-- Opening Marker --

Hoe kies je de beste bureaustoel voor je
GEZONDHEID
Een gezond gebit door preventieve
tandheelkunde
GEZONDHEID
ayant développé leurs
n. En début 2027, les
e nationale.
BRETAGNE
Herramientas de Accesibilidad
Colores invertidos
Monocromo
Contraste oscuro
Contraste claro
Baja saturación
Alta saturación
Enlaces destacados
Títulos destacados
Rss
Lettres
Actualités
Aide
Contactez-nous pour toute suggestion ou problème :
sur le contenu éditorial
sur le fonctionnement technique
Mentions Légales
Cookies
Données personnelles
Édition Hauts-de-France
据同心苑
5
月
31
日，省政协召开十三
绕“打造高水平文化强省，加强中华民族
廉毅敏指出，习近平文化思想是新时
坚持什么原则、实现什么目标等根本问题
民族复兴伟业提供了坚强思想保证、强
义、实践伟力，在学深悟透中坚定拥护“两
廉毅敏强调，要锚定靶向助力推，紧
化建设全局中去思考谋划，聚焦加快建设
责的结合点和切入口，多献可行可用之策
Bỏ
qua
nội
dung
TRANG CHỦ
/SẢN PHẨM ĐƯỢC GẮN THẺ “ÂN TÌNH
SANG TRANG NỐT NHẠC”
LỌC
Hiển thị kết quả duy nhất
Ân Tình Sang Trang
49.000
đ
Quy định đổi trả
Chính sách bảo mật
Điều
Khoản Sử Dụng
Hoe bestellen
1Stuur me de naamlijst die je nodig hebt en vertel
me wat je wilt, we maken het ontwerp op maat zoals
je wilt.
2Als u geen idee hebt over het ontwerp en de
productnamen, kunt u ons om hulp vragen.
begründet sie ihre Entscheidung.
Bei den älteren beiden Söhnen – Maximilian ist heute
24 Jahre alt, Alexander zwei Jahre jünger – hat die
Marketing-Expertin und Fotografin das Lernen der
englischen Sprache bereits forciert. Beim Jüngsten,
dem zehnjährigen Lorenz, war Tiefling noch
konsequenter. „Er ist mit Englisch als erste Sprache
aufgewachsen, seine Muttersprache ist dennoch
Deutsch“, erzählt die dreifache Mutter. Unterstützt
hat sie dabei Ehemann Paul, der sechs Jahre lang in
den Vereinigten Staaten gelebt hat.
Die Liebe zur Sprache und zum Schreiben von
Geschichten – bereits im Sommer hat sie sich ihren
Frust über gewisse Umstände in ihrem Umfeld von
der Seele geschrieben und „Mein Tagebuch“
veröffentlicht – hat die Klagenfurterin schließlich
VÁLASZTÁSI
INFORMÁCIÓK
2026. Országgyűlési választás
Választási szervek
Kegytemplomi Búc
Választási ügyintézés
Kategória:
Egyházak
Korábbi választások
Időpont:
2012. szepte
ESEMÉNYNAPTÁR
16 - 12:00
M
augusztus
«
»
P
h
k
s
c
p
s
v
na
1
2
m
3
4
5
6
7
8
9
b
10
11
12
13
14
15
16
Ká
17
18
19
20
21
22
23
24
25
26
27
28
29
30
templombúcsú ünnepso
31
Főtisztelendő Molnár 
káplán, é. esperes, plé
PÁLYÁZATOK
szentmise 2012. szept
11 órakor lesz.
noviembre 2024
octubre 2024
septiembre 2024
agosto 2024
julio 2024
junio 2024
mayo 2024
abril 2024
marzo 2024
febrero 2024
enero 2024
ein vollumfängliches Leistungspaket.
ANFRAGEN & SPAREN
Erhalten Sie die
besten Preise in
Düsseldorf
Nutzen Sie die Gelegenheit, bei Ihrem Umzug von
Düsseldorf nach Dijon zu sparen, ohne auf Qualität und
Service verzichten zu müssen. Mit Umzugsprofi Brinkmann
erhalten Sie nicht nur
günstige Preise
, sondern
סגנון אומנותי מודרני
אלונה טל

-- Closing Marker --

Copy exactly the stretch of data above from the line with "hat sie dabei" through the line with "noviembre 2024", and omit all other lines.

hat sie dabei Ehemann Paul, der sechs Jahre lang in
den Vereinigten Staaten gelebt hat.
Die Liebe zur Sprache und zum Schreiben von
Geschichten – bereits im Sommer hat sie sich ihren
Frust über gewisse Umstände in ihrem Umfeld von
der Seele geschrieben und „Mein Tagebuch“
veröffentlicht – hat die Klagenfurterin schließlich
VÁLASZTÁSI
INFORMÁCIÓK
2026. Országgyűlési választás
Választási szervek
Kegytemplomi Búc
Választási ügyintézés
Kategória:
Egyházak
Korábbi választások
Időpont:
2012. szepte
ESEMÉNYNAPTÁR
16 - 12:00
M
augusztus
«
»
P
h
k
s
c
p
s
v
na
1
2
m
3
4
5
6
7
8
9
b
10
11
12
13
14
15
16
Ká
17
18
19
20
21
22
23
24
25
26
27
28
29
30
templombúcsú ünnepso
31
Főtisztelendő Molnár 
káplán, é. esperes, plé
PÁLYÁZATOK
szentmise 2012. szept
11 órakor lesz.
noviembre 2024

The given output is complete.